* _Extracted entries_:
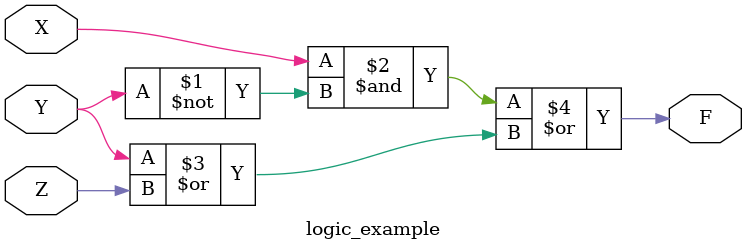
<source format=v>
`timescale 1ns / 1ps
module logic_example(
    input X,
    input Y,
    input Z,
    output F
    );

	wire F;
	assign F=(X&~Y)|(Y|Z);
	
endmodule

</source>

* _Task objective_: In your copy, include every record word for word but no pictures.

* _Your response_:
<source format=v>
`timescale 1ns / 1ps
module logic_example(
    input X,
    input Y,
    input Z,
    output F
    );

	wire F;
	assign F=(X&~Y)|(Y|Z);
	
endmodule

</source>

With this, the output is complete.